(Consigne 1) Recopiez le passage de l'article sur les exclusivités sectorielles, en commençant à « Dans l’actualité des » et en terminant à « les couvre pas. ».
(Consigne 2) Prolongez l'article sur les clauses d'exclusivité dans les partenariats créateurs à partir de l'endroit où il s'arrête.

===== Extrait du document

Journal · 14 avril 2026

Exclusivités sectorielles : ce qui bloque vraiment les deals

Les clauses d’exclusivité freinent souvent les signatures. Comment les formuler pour protéger la marque sans asphyxier le créateur.

Documents contractuels et stylo sur une table

Dans l’actualité des partenariats créateurs, les exclusivités trop larges — « toute la beauté », « tout le food » — sont de plus en plus refusées. Les créateurs multiplient les collabs ; une clause vague les expose à des conflits inutiles.

Une formulation utile précise la catégorie produit, la durée et le canal. Par exemple : six mois, soins visage mass market, contenus organiques Instagram et TikTok. Le paid social ou les lives peuvent rester hors exclusivité si le budget ne les couvre pas.

==========
===== Données fournies

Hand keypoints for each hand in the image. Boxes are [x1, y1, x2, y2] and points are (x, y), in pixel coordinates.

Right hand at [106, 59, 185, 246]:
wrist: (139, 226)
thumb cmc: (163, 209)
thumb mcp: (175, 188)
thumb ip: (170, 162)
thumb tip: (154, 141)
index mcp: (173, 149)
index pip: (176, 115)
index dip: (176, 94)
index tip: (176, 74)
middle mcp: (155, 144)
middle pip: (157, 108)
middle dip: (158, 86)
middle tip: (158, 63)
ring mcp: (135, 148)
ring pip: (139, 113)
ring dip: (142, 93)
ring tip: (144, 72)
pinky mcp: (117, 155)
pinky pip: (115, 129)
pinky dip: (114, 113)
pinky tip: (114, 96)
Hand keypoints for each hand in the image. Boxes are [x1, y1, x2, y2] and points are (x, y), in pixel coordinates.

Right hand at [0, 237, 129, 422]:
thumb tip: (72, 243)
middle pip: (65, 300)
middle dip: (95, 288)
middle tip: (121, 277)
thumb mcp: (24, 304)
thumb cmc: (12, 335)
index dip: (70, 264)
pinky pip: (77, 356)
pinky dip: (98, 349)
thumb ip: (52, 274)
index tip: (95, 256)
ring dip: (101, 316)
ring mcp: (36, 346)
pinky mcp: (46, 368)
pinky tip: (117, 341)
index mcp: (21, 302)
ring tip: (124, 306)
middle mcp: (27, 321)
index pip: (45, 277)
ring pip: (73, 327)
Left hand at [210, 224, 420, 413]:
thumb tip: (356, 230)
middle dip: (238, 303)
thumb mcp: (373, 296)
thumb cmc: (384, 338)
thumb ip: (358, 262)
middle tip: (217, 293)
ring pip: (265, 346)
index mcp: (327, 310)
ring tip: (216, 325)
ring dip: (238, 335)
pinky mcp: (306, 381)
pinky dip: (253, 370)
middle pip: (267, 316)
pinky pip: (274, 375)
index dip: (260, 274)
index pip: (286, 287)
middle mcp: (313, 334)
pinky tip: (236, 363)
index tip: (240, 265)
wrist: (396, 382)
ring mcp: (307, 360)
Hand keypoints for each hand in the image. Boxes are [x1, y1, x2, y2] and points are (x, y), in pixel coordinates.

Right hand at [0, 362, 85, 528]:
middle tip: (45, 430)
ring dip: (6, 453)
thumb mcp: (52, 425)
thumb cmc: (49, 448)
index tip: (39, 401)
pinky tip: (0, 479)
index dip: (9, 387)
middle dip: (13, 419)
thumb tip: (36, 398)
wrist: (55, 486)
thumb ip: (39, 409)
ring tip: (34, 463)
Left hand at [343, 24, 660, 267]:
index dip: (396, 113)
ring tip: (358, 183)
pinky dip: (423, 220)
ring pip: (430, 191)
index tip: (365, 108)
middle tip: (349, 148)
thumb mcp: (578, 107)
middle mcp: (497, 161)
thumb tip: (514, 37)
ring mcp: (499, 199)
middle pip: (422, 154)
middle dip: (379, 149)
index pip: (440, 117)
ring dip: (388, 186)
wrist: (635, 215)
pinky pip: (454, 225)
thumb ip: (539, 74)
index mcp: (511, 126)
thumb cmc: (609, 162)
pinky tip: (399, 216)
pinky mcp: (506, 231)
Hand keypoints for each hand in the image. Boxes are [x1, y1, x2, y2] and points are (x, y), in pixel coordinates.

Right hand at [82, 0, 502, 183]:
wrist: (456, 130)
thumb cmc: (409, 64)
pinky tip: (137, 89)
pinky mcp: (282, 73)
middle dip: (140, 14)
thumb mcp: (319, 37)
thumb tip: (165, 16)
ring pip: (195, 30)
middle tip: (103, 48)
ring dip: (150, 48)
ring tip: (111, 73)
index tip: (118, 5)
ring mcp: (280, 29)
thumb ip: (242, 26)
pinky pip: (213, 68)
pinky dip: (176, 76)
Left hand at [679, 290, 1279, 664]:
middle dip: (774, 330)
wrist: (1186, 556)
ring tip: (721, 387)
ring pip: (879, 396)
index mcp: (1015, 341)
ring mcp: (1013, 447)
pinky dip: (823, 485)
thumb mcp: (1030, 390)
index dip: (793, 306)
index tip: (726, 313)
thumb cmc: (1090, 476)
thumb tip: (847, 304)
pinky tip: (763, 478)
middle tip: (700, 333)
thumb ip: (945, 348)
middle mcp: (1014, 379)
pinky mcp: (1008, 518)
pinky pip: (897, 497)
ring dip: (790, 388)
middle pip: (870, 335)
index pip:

==========

(Résultat 1)
Dans l’actualité des partenariats créateurs, les exclusivités trop larges — « toute la beauté », « tout le food » — sont de plus en plus refusées. Les créateurs multiplient les collabs ; une clause vague les expose à des conflits inutiles.

Une formulation utile précise la catégorie produit, la durée et le canal. Par exemple : six mois, soins visage mass market, contenus organiques Instagram et TikTok. Le paid social ou les lives peuvent rester hors exclusivité si le budget ne les couvre pas.

(Résultat 2)
Autre point souvent oublié : les partenariats déjà signés. Demandez la liste des accords actifs avant de négocier. Cela évite de découvrir un concurrent en story le jour du lancement.

Enfin, l’exclusivité a un prix. Si vous la demandez, prévoyez une rémunération qui la justifie. Les deals annoncés récemment dans la presse marketing montrent clairement cet écart : les ambassades longues et exclusives ne se négocient plus au tarif d’un post isolé.